Data for analysis:
*-*-*

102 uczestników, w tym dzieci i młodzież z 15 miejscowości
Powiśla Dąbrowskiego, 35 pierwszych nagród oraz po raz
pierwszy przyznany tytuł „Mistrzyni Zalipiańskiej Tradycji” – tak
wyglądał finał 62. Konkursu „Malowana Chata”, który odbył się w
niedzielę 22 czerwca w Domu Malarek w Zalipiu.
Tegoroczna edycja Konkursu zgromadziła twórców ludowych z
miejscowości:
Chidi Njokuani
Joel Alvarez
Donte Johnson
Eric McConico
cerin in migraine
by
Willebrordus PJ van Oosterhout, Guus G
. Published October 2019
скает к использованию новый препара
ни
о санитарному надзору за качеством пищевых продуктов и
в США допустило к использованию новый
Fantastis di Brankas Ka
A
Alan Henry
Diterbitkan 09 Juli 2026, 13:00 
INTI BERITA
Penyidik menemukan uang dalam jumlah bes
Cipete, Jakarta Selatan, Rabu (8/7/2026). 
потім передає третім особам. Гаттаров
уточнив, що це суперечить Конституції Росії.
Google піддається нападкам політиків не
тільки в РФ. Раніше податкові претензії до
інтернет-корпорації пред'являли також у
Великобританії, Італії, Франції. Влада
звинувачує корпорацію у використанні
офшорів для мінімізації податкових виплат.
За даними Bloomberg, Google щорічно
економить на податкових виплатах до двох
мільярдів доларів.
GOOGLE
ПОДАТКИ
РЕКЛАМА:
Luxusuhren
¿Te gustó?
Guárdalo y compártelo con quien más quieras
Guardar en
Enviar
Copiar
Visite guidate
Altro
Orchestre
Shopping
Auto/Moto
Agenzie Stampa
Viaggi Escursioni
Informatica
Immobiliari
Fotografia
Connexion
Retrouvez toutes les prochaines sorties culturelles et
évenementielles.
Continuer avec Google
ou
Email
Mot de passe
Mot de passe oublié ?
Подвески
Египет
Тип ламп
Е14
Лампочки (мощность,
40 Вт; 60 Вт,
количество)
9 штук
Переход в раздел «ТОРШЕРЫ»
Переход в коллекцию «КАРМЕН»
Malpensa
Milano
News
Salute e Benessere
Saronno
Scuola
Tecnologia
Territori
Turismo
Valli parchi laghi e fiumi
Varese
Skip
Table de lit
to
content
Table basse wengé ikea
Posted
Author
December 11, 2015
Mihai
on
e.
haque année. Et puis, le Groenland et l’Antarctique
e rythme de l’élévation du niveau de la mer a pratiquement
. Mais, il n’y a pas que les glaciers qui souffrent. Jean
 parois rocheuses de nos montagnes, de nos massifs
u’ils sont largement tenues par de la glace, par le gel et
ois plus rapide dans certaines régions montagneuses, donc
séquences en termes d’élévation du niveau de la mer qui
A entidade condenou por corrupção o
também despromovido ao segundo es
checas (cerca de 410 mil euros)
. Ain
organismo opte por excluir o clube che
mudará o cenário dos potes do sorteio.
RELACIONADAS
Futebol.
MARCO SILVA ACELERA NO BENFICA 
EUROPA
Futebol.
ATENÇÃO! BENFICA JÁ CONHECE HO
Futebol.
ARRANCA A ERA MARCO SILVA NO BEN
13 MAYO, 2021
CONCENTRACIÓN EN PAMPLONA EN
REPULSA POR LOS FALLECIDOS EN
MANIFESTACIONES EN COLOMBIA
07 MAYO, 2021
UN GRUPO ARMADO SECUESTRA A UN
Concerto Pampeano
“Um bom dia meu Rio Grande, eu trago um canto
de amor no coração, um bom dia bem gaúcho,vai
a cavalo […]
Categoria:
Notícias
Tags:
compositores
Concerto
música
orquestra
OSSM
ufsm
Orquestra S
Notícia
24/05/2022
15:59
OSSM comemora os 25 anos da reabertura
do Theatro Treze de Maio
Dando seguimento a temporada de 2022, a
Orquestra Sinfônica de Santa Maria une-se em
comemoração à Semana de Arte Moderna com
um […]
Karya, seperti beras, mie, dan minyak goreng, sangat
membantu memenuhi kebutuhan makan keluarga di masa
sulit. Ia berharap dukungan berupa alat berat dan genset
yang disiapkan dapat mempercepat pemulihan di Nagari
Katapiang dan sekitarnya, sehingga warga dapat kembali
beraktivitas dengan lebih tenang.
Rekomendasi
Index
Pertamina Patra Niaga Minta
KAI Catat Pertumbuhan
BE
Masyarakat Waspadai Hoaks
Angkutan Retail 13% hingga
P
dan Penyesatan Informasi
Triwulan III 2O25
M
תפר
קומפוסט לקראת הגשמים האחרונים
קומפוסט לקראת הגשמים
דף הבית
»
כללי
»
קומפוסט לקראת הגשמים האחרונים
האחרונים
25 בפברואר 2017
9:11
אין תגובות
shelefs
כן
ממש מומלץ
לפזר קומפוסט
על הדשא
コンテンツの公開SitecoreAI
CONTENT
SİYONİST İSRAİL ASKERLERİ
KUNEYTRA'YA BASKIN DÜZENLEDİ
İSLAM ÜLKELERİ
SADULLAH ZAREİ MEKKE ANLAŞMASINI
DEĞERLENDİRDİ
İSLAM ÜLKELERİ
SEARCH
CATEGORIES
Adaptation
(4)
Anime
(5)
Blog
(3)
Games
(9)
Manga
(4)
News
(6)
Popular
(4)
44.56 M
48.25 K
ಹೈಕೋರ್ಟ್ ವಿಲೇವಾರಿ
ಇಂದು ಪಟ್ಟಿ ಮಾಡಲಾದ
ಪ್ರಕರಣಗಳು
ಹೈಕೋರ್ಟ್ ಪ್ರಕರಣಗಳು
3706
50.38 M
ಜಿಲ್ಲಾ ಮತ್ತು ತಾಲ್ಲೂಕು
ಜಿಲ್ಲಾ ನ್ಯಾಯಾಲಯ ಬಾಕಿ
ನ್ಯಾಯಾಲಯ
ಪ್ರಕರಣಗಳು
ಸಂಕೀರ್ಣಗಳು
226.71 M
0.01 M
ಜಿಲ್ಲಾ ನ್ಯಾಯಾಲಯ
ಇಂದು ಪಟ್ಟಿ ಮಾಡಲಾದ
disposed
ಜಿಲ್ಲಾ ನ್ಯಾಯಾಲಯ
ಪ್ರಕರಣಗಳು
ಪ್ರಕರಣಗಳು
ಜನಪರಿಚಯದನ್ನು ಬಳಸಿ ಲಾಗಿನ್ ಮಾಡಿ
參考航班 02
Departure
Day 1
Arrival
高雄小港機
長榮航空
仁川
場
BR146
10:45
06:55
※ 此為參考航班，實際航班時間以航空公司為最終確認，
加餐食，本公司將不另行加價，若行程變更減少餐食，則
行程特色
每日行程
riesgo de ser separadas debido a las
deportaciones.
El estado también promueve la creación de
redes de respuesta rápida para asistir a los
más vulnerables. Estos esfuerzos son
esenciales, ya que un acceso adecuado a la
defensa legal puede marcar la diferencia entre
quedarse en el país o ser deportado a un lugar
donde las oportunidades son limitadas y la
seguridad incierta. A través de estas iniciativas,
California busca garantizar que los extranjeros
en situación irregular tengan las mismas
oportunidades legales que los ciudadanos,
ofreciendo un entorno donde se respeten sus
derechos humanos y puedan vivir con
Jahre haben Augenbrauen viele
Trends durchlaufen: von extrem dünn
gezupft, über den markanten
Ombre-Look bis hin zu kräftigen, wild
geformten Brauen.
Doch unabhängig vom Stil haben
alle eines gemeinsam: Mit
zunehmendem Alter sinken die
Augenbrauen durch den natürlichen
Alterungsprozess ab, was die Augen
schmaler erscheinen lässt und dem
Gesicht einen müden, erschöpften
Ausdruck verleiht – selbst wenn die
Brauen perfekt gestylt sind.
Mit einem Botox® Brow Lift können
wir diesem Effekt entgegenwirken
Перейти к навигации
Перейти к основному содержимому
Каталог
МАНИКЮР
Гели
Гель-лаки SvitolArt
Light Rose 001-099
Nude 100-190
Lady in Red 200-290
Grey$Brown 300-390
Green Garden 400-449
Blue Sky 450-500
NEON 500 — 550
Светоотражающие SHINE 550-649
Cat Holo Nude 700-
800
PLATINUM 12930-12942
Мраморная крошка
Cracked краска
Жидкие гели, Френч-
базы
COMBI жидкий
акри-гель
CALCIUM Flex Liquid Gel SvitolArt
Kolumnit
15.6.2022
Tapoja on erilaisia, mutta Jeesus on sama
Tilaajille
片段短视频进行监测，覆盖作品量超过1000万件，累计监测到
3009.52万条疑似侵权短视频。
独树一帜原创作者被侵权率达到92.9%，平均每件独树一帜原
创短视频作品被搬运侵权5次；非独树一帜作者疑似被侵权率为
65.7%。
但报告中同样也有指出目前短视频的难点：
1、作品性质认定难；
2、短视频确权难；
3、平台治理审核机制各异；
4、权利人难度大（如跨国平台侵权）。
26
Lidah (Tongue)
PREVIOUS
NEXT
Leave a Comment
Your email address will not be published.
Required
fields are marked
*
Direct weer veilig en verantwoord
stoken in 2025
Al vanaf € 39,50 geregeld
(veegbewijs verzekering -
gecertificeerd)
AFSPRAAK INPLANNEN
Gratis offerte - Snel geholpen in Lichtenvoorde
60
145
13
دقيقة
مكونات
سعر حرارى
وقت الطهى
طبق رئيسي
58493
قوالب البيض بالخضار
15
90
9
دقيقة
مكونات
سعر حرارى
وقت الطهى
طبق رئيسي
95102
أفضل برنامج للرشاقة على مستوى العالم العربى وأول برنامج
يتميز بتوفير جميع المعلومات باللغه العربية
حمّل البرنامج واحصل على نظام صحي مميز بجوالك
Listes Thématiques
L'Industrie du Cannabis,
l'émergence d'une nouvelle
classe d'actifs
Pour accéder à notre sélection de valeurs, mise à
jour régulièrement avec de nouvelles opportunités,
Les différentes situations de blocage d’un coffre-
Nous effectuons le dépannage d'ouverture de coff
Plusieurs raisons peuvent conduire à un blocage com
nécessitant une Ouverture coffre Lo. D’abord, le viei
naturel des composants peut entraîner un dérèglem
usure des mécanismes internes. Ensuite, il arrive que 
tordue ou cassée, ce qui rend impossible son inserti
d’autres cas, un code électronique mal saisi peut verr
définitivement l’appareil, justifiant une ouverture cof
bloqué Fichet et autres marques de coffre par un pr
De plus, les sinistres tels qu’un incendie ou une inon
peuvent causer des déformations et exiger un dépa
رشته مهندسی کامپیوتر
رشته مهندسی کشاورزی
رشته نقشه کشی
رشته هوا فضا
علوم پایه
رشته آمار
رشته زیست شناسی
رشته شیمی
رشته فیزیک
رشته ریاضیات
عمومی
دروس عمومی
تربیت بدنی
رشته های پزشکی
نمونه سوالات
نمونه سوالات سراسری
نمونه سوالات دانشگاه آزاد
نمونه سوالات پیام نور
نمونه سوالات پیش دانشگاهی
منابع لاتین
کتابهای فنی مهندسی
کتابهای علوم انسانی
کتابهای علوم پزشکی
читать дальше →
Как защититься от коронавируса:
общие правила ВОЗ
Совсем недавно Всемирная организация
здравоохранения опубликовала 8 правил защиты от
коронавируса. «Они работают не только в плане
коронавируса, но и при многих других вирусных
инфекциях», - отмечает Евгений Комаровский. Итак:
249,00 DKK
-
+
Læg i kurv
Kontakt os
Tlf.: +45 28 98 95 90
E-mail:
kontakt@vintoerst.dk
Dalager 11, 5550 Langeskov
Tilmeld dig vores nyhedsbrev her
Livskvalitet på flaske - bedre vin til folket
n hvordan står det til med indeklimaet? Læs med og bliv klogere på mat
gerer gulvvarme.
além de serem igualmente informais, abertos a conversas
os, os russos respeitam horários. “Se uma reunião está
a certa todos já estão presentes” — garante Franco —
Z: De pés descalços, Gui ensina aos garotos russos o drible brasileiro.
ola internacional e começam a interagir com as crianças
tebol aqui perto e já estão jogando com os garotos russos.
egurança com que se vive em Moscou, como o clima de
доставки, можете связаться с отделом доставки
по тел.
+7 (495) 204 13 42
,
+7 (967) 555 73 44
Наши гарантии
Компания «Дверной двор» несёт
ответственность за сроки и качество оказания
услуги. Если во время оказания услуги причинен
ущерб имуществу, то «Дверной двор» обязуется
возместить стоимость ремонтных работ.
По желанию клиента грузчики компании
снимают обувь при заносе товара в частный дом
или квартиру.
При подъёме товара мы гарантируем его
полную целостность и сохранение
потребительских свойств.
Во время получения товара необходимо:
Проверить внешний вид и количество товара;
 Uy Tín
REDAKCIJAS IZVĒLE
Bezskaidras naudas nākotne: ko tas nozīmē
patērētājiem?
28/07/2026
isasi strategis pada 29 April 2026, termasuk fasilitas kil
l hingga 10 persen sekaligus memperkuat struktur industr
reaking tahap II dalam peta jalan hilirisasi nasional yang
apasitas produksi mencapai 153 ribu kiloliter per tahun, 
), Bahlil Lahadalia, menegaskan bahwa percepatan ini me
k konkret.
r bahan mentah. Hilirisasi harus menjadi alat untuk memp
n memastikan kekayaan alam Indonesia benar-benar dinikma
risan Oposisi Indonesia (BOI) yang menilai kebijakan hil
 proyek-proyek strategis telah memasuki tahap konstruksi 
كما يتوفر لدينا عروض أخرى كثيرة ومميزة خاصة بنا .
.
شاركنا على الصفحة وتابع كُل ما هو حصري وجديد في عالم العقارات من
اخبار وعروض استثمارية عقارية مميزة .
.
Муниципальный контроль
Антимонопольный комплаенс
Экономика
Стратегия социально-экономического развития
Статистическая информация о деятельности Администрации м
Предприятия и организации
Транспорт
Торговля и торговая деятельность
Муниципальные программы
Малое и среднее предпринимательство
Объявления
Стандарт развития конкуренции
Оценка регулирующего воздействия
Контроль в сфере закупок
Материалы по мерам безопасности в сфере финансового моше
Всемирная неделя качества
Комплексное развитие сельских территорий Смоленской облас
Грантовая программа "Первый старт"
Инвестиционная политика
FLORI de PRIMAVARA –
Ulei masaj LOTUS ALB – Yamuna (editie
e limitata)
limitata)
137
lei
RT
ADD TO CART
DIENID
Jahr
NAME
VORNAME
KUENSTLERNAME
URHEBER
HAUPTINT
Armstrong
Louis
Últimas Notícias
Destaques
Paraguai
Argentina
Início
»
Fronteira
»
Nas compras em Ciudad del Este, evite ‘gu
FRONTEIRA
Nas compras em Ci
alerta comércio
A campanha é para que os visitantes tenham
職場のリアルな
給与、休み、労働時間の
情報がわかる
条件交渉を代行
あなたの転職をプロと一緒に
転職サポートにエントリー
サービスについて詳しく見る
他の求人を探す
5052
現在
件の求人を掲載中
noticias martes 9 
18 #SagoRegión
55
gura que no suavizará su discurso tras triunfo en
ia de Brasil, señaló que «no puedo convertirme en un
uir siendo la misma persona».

*-*-*

Task directions: Reproduce the lines from the start of the records through the line containing "тільки в РФ. Раніше податкові претензії до", including both of those lines.

Task response:
102 uczestników, w tym dzieci i młodzież z 15 miejscowości
Powiśla Dąbrowskiego, 35 pierwszych nagród oraz po raz
pierwszy przyznany tytuł „Mistrzyni Zalipiańskiej Tradycji” – tak
wyglądał finał 62. Konkursu „Malowana Chata”, który odbył się w
niedzielę 22 czerwca w Domu Malarek w Zalipiu.
Tegoroczna edycja Konkursu zgromadziła twórców ludowych z
miejscowości:
Chidi Njokuani
Joel Alvarez
Donte Johnson
Eric McConico
cerin in migraine
by
Willebrordus PJ van Oosterhout, Guus G
. Published October 2019
скает к использованию новый препара
ни
о санитарному надзору за качеством пищевых продуктов и
в США допустило к использованию новый
Fantastis di Brankas Ka
A
Alan Henry
Diterbitkan 09 Juli 2026, 13:00 
INTI BERITA
Penyidik menemukan uang dalam jumlah bes
Cipete, Jakarta Selatan, Rabu (8/7/2026). 
потім передає третім особам. Гаттаров
уточнив, що це суперечить Конституції Росії.
Google піддається нападкам політиків не
тільки в РФ. Раніше податкові претензії до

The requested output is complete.